## Estratto della pagina
Se i due sistemi, interno e esterno, restano in equilibrio, la gravidanza
viene vissuta in modo positivo, altrimenti uno squilibrio può portare
all’indifferenza ed alla povertà affettiva. In questo è molto
importante, ma poi lo è in tutti i campi e momenti della gravidanza, il
ruolo attivo del partner. Può essere superfluo dirlo ma pazienza,
attenzioni e cure sono indispensabili alla donna incinta, che è alla
continua ricerca di rassicurazioni.
Leggendo
la gravidanza in chiave psicoanalitica si può supporre un qualche
percorso di elaborazione simbolica della donna di questo periodo della sua
vita che è collegabile alle varie fasi fisiologiche della stessa. Ogni
fase è espressione di determinate manifestazioni psichiche.
Durante
il primo trimestre di gravidanza la donna sarebbe impegnata
nell’accettazione della gravidanza stessa. Anche se è un fatto
programmato e atteso inevitabilmente si innescano alcuni processi di
ambivalenza connessi alla diade accettazione/rifiuto che si esprimono
attraverso le manifestazioni
somatiche tipiche dei primi mesi, quali le nausee, le intolleranze
alimentari, le crisi di fame, diarree, riconducibili al meccanismo di
espulsione e ritenzione simbolica del feto. Psicologicamente il passo da
fare è l’accettazione del feto come parte del sé, in una sorta di
fusione; questo processo avviene in automatico in ogni donna, nei rari
casi in cui non dovesse avvenire può verificarsi un aborto, senza alcuna
motivazione fisiologica.

## Attività da svolgere
1. Nel brano sulla gravidanza, riporta la parte che si apre con le parole contenenti "Se i due sistemi, interno" e si chiude con "ricerca di rassicurazioni.", cambiando "partner" in "compagno".
2. Elenca le manifestazioni somatiche dei primi mesi che il brano sulla gravidanza cita come tipiche.
3. Riprendi il brano sulla gravidanza dopo la sua ultima frase.
I record non hanno alcun ruolo in questo lavoro.

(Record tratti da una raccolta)
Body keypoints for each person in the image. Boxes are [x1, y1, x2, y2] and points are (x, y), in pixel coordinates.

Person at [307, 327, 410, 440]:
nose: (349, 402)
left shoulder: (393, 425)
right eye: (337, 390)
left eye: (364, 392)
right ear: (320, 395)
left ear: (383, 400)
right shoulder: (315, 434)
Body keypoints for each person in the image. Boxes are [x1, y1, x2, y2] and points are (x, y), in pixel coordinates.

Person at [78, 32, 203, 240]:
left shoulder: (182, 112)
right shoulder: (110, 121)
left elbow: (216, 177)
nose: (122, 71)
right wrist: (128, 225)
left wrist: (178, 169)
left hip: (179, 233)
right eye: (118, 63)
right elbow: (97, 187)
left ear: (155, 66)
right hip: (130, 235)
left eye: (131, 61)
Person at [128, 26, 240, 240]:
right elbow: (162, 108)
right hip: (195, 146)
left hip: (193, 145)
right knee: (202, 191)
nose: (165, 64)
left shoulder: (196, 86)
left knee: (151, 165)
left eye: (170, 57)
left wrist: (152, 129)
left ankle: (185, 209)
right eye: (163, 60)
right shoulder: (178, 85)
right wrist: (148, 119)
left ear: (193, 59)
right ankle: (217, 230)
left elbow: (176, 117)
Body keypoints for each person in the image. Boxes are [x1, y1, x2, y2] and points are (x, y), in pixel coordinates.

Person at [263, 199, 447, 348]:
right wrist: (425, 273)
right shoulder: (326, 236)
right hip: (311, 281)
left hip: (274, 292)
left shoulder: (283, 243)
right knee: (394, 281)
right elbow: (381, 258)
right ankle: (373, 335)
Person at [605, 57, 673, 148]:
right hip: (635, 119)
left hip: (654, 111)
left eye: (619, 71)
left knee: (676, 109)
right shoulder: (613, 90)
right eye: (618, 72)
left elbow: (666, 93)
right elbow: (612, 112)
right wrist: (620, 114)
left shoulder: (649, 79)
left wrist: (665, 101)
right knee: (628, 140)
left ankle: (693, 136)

## Risposte alle attività
1.
Se i due sistemi, interno e esterno, restano in equilibrio, la gravidanza
viene vissuta in modo positivo, altrimenti uno squilibrio può portare
all’indifferenza ed alla povertà affettiva. In questo è molto
importante, ma poi lo è in tutti i campi e momenti della gravidanza, il
ruolo attivo del compagno. Può essere superfluo dirlo ma pazienza,
attenzioni e cure sono indispensabili alla donna incinta, che è alla
continua ricerca di rassicurazioni.

2. Le nausee, le intolleranze alimentari, le crisi di fame e le diarree.

3.
Nel
secondo trimestre i movimenti fetali permettono a livello psichico
il differenziarsi della madre dal bambino. Diventando un essere a parte il
bambino suscita maggiori timori nella madre che sperimenta quell’ansia
da deformazione precedentemente trattata, con maggiore intensità. In
questi mesi il controllo emotivo è più difficile e le esigenze affettive
della donna aumentano notevolmente.
L’ultimo
trimestre è caratterizzato dalla paura del parto, che comporta un
distacco faticoso sia dal punto di vista psichico che dal punto di vista
fisico. Alla sensazione di perdita si uniscono la paura del parto in sé e
del danneggiamento della propria integrità fisica, le paure sul bambino
riguardo al fatto che possa morire etc… Ad equilibrare questi vissuti
negativi affiora il desiderio del figlio, del primo contatto fisico con un
qualcosa che fino a quel momento la donna ha vissuto dentro ma ancor più
nella sua mente.
Il
parto è il culmine della gravidanza, è la prova evidente della
propria capacità di dare la vita, ma ad esso è inevitabilmente associato
il dolore.
Il
dolore è più intenso e lacerante durante la fase dilatatoria, dove la
donna sperimenta un senso di impotenza e passività che non le permette di
rispondere agli stimoli che le vengono dai muscoli pelvici; nella fase
espulsiva invece il dolore si fa meno forte e lascia il posto a un senso
di angoscia depressiva che è legata al timore di nuocere al bambino, la
donna assume così un ruolo attivo.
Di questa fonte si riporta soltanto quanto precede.